On travaille avec des gens très inspirants et passionnés, il y a souvent des confrontations d’idées très fructueuses qui nous permettent justement de nous réinventer constamment. C’est très riche comme matière. Et nous avons aussi l’immense chance de pouvoir faire appel aux meilleurs !

Je viens, par exemple, de superviser l’organisation d’un événement sur le sujet de la diversité et de l’inclusion, avec une participation de Pharrell Williams en tant que président de jury, d’une slameuse indienne, ou encore de danseurs de la compagnie de Mehdi Kerkouche. Et dans le cadre des Jeux de Paris 2024, mon équipe et moi travaillons avec des sportifs tels qu’Enzo Lefort, Léon Marchand ou Pauline Déroulède.

Quelle est la recette d’un tel succès ?

Avec une mention “Très Bien” au Baccalauréat, major de promo à Sciences Po Aix, puis au Celsa, j’explique mon parcours par mon état d’esprit, associé à une curiosité naturelle, une soif d’apprendre, également de mes erreurs, et enfin un goût du challenge.

Cependant, malgré l’impression d’être partout à la fois, j’aime me plonger profondément dans les sujets pour les comprendre de A à Z : je disais au début que je voulais être initialement journaliste, chercheuse ou archéologue, donc ce goût d’aller au fond des choses, j’ai vraiment ça en moi !

Si la communication n’est pas une matière scientifique, cela reste complexe de trouver la bonne façon de communiquer, justement parce qu’il n’y a pas de théorie. Selon moi, c’est avant tout une histoire de bon sens, où le relationnel compte énormément.

Après un certain nombre d’années d’expériences, ce n’est plus les compétences techniques qui priment, car elles doivent déjà être intégrées, mais bien les éléments relationnels, la capacité à embarquer les gens, à raconter une histoire qui fait que les gens ont envie de suivre un projet et de s’y impliquer pour créer quelque chose en commun.

Enfin, lorsqu’on fait de la direction de projet, il est essentiel de comprendre qu’on n’aboutit à rien tout seul. Ce sont toujours des projets collectifs, il est donc essentiel de savoir bien s’entourer, de valoriser les forces de chacun et de s’appuyer dessus.

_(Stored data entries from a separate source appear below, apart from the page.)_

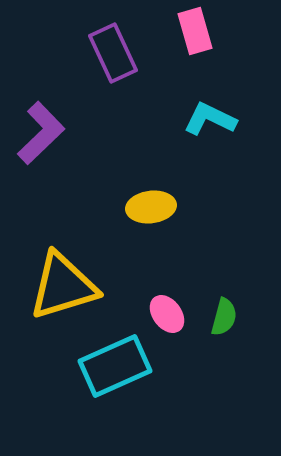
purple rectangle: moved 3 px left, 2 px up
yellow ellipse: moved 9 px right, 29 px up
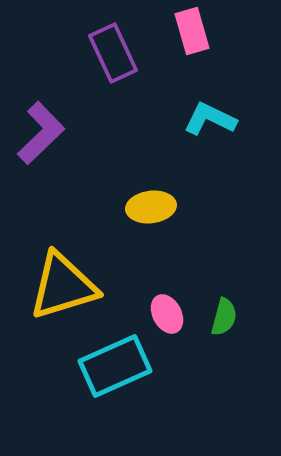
pink rectangle: moved 3 px left
pink ellipse: rotated 9 degrees clockwise
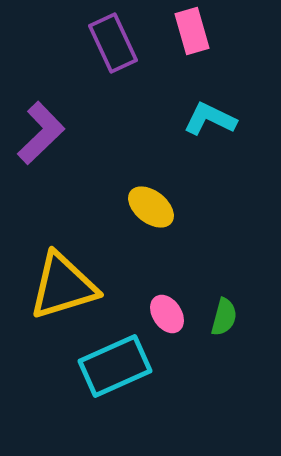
purple rectangle: moved 10 px up
yellow ellipse: rotated 45 degrees clockwise
pink ellipse: rotated 6 degrees counterclockwise
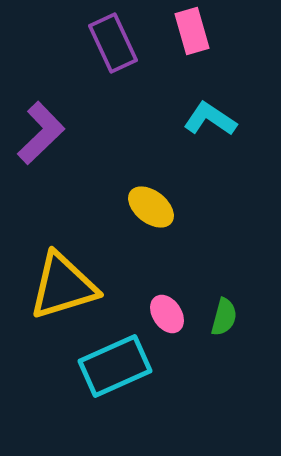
cyan L-shape: rotated 8 degrees clockwise
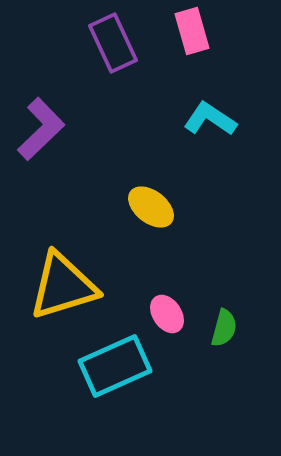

Enfin, que souhaitez-vous dire aux étudiants de Sciences Po Aix ?

Je n’aime pas trop donner des conseils, parce que ça voudrait dire que je détiens la vérité, mais globalement je crois beaucoup au fait qu’il faut savoir s’écouter. Quand on sort de l’école, qu’on ne sait pas trop ce que l’on veut faire, on peut être amené à faire des mauvais choix parce qu’on focalise sur de mauvais critères, parfois pressé par l’entourage. On peut par exemple être tenté de faire un choix de salaire, en rejoignant l’employeur le plus offrant, mais en risquant d’oublier sur le chemin ce qui vous anime, ce qui vous fait vibrer, ce qui est de l’ordre de l’envie profonde. Je pense qu’il faut vraiment s’écouter, y aller à l’envie, parfois faire des choix de chemins de traverse sans trop réfléchir à ce qui viendra derrière, parce que si on est vraiment passionné par quelque chose, ça se ressent et les opportunités arriveront forcément.

Donc je pense qu’il faut vraiment écouter son instinct, ne pas chercher forcément à cocher des cases. Il faut savoir parfois prendre des risques, sortir de sa zone de confort.

En tout cas, je fonctionne comme ça, à l’instinct, et jusqu’à présent il ne m’a jamais fait défaut.